The strike began on Monday despite a last-minute labour court decision which only allowed the Labour Federation to declare a “four-hour protest.”
However, it seems that for the time being union leaders have decided to defy the court order.
As a result, long lines of cars were already forming outside gas stations throughout Israel and hundreds of travellers were temporarily stranded at the Lud Airport, as airports, sea ports and border crossings were closed.
Moreover, electricity and telephone breakdowns will not be repaired during the strike which is expected to cost the Israeli economy as much as $400 million a day, according to Oded Tyrah, head of the Manufacturers' Association of Israel.
Marathon talks between Histadrut’s head Amir Pertz and Finance Minister Benyamin Netanyahu failed to resolve contentious, with each side blaming the other for the failure.
Israeli Prime Minister Ariel Sharon, now on a three-day visit to Russia, appealed to Pertez to suspend the strike, at least until his return on Tuesday.

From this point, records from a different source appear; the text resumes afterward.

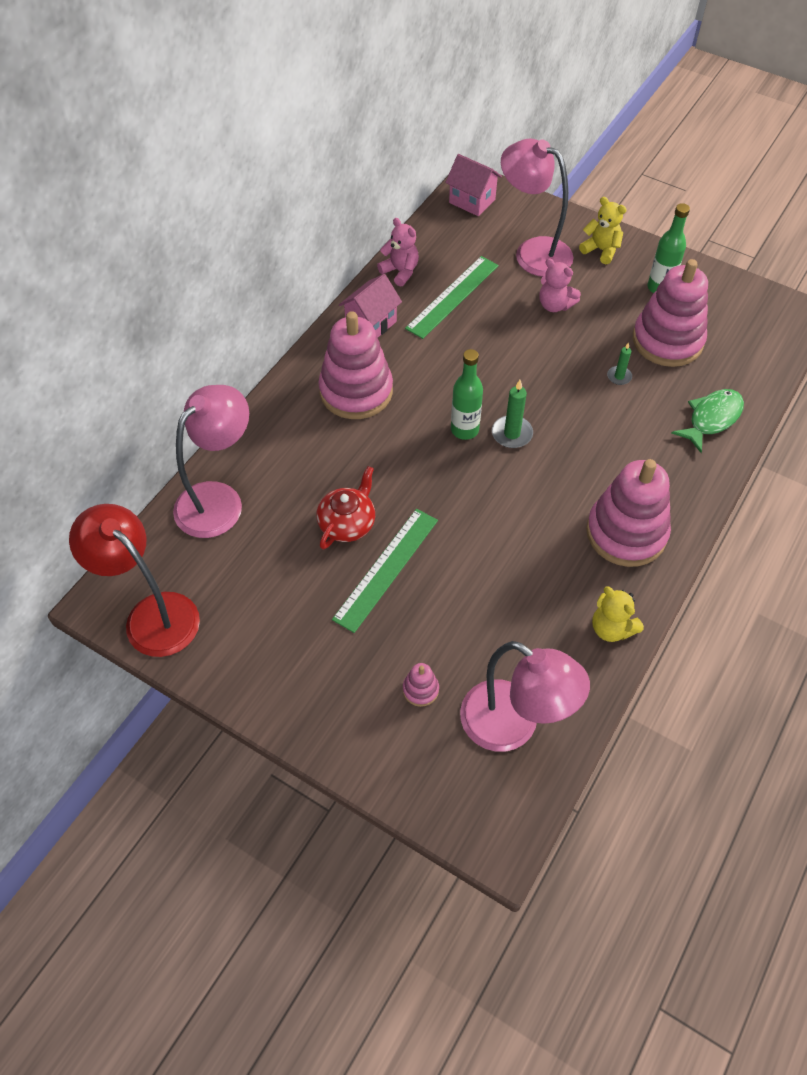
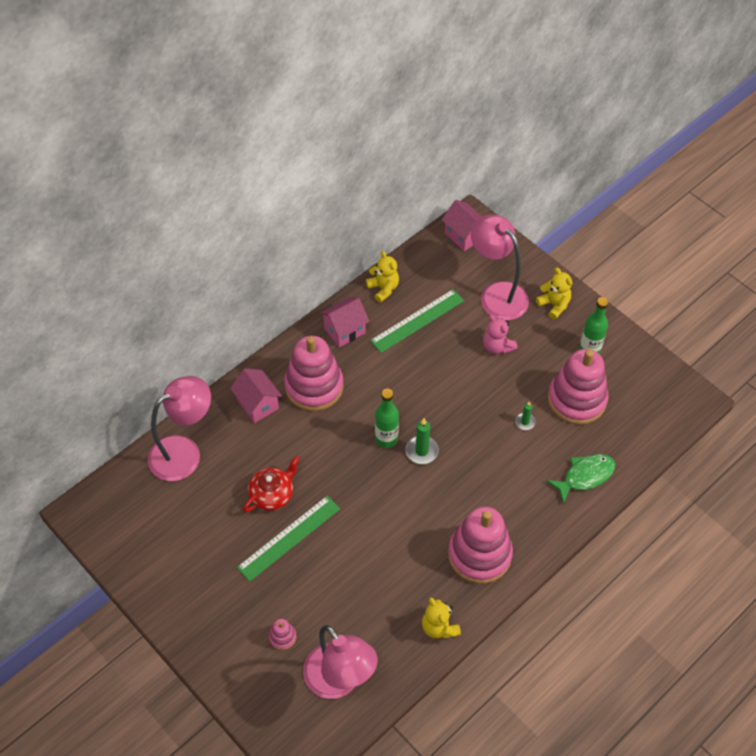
camera: 15 degrees right, 0 degrees up
red lamp [69,504,200,657] -> none
pink teddy bear [377,218,419,287] -> yellow teddy bear [366,251,399,303]
none -> pink house [230,368,282,423]

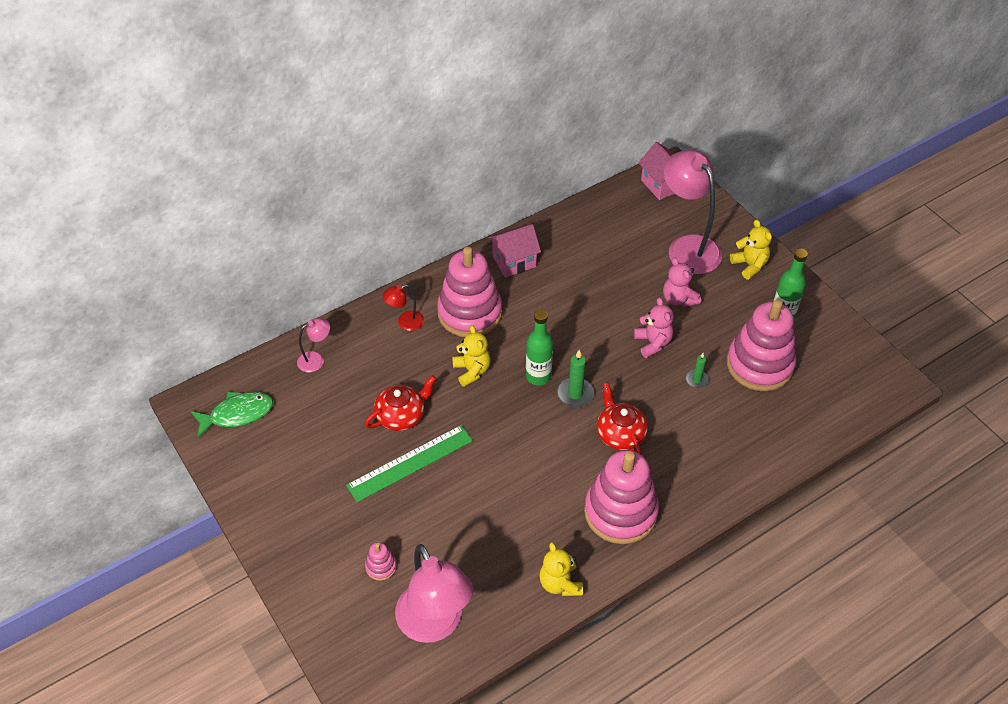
camera: 10 degrees right, 5 degrees down
pink lamp [148,376,211,481] -> pink lamp [297,318,330,372], size x0.47
pink house [230,368,282,423] -> red lamp [383,285,424,331]
yellow teddy bear [366,251,399,303] -> yellow teddy bear moved to [452,325,491,387]
green ruler [370,289,464,353] -> none
green fish [546,454,615,504] -> green fish moved to [190,392,273,438]
none -> red teapot [597,382,648,454]
none -> pink teddy bear [634,297,674,358]

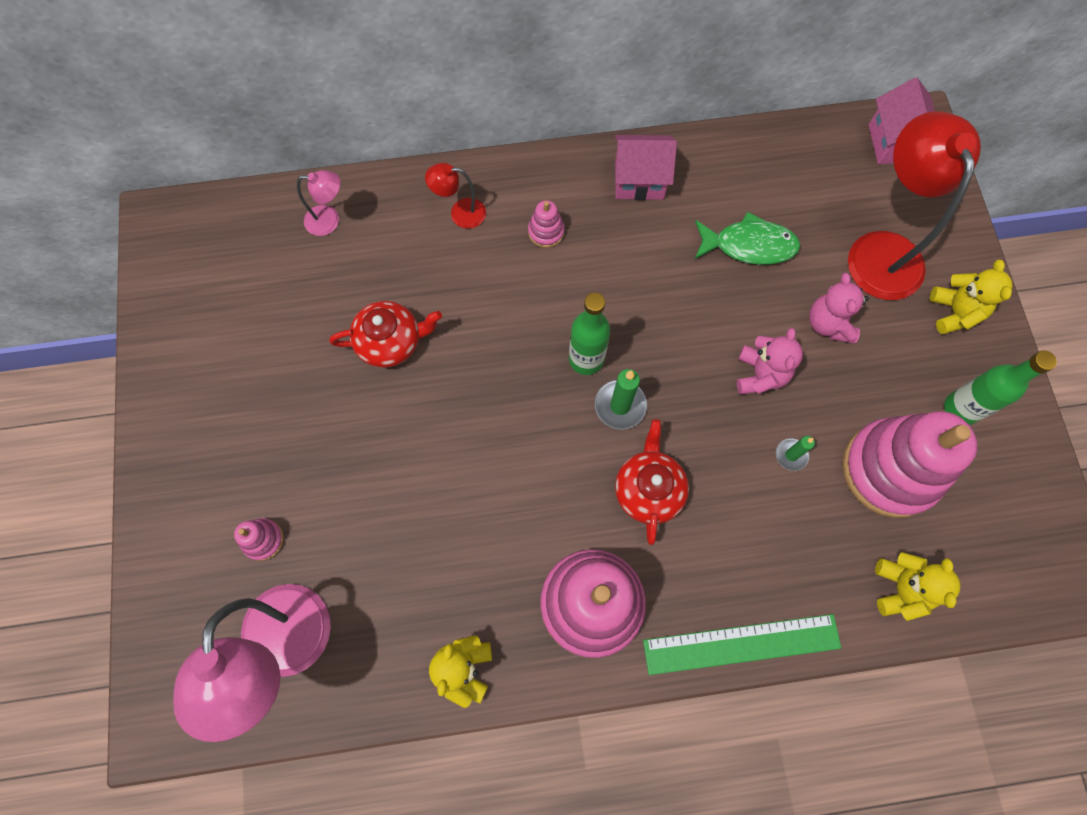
camera: 25 degrees right, 20 degrees up
green fish [190,392,273,438] -> green fish moved to [695,211,800,265]
green ruler [346,425,473,502] -> green ruler moved to [643,614,841,675]
pink stacking toy [437,247,502,337] -> pink stacking toy [528,200,565,248], size x0.41
yellow teddy bear [452,325,491,387] -> yellow teddy bear moved to [875,552,960,621]
pink lamp [664,150,722,274] -> red lamp [848,111,981,300]

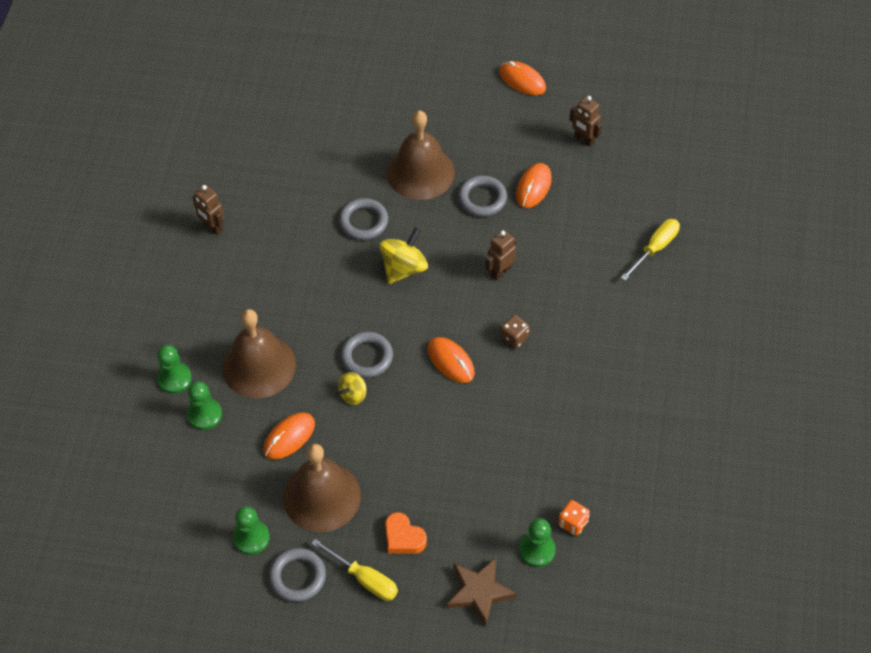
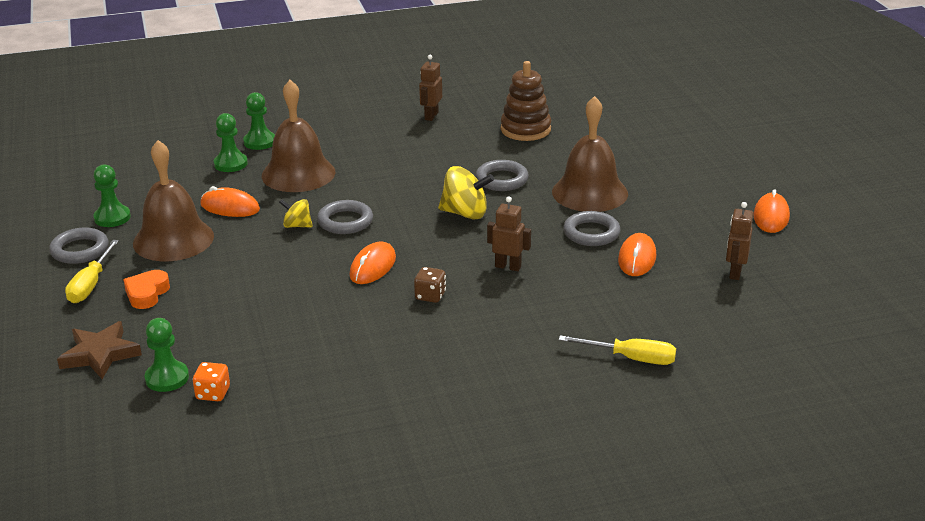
camera: 65 degrees right, 25 degrees down
orange mouse [516,163,552,208] -> orange mouse turned 75 degrees counterclockwise [618,233,656,276]
none -> brown stacking toy [501,61,551,141]

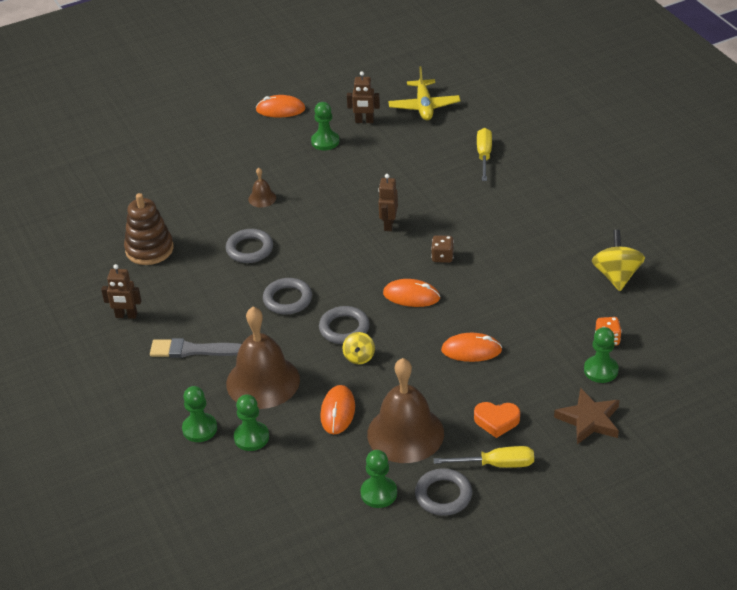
camera: 100 degrees left, 10 degrees up
yellow spinning top [438,166,494,220] -> yellow spinning top moved to [592,230,645,291]
brown bell [552,96,628,212] -> brown bell [248,167,276,207], size x0.44
grey ring [563,211,621,246] -> grey ring moved to [263,278,312,315]
orange mouse [618,233,656,276] -> orange mouse moved to [441,333,502,362]
none -> grey brush [150,338,242,358]
none -> green pawn [311,102,339,150]
none -> yellow plane [388,67,461,120]

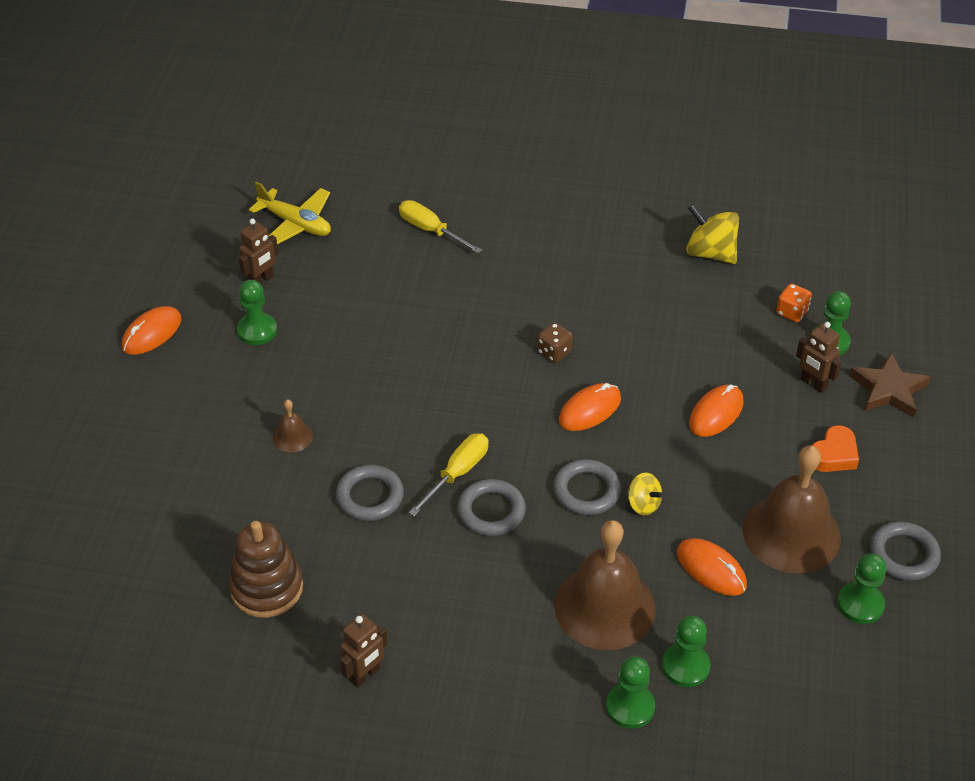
camera: 55 degrees left, 5 degrees up
grey brush [150,338,242,358] -> none
brown robot [378,174,398,231] -> brown robot moved to [796,322,842,393]
yellow screwdriver [434,446,534,468] -> yellow screwdriver moved to [409,433,488,517]

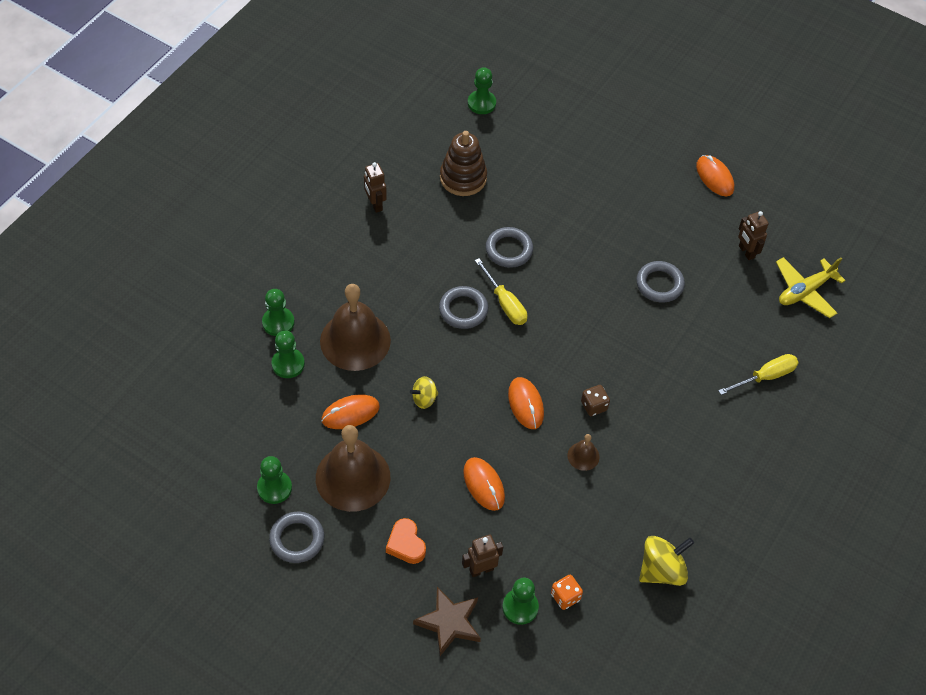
camera: 110 degrees right, 10 degrees up
green pawn [237,280,277,345] -> green pawn moved to [468,67,496,114]
brown bell [273,399,313,453] -> brown bell moved to [567,434,600,471]
grey ring [553,459,621,515] -> grey ring moved to [636,261,685,303]

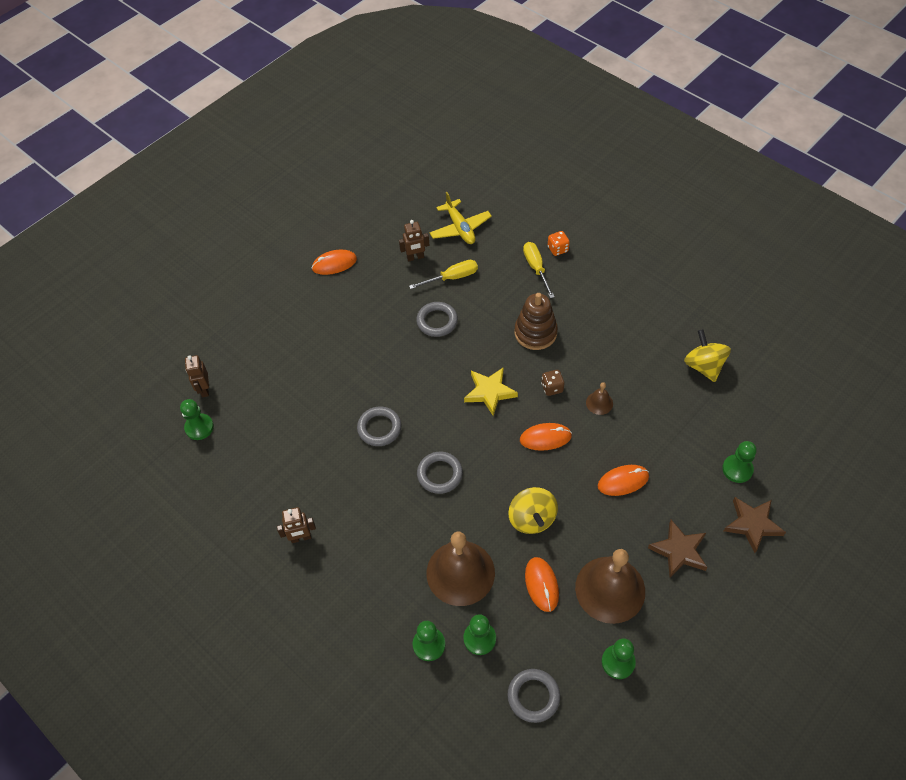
camera: 75 degrees left, 0 degrees up
grey ring [269,512,324,563] -> grey ring moved to [507,669,560,723]
orange heart [386,518,426,564] -> brown star [648,520,707,578]
yellow spinning top [410,376,439,409] -> yellow spinning top [508,487,558,534], size x1.69
brown stacking toy [440,131,487,196] -> brown stacking toy moved to [515,293,558,350]
brown robot [462,535,503,577] -> brown robot moved to [185,355,209,397]
yellow screwdriver [475,258,527,325] -> yellow screwdriver moved to [409,260,478,289]
orange dice [551,575,583,610] -> orange dice moved to [548,231,570,256]
none -> yellow star [464,367,518,416]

However, the fact that the strike has already begun suggests that Peretz is ignoring Sharon’s request.
Passengers at Ben-Gurion Int'l
Airport after employees went on
a two-hour strike
The Histadrut is protesting against a government privatisation campaign, including plans to overhaul the state welfare system, which Labour Union officials say has left society’s less privileged segments impoverished and more vulnerable.
However, the Israeli government argues that changes in Israel’s state-controlled economy are necessary if the state is to compete in the global marketplace.
Earlier this week, the National Insurance Institute published its annual survey on poverty in Israel, showing that tens of thousands of the elderly and children have joined the ranks of the poor since the beginning of 2003.
According to the survey, more than 1.6 million Israelis or 20% of the population are living below the poverty line.
The rampant poverty is symptomatic of the severe economic crisis facing Israel, the toughest in Israel’s history.
This crisis is rooted in an enduring recession brought on by three years of the Palestinian uprising against the Israeli military occupation and aggravated by a worldwide economic stagnation.
Today, unemployment in the Israel stands at 11%, meaning that over 250,000 workers are jobless.
In addition, Israel this year registered one of the biggest budget deficits in its history.
According to Finance Ministry figures, the country’s trade deficit in January-September 2003, excluding the Diamonds industry, amounted to $4.9 billion.
The deficit was $3.2 billion with the European Union (EU) and about $1 billion with Asia. Israel had a $700 million surplus with the US in this period.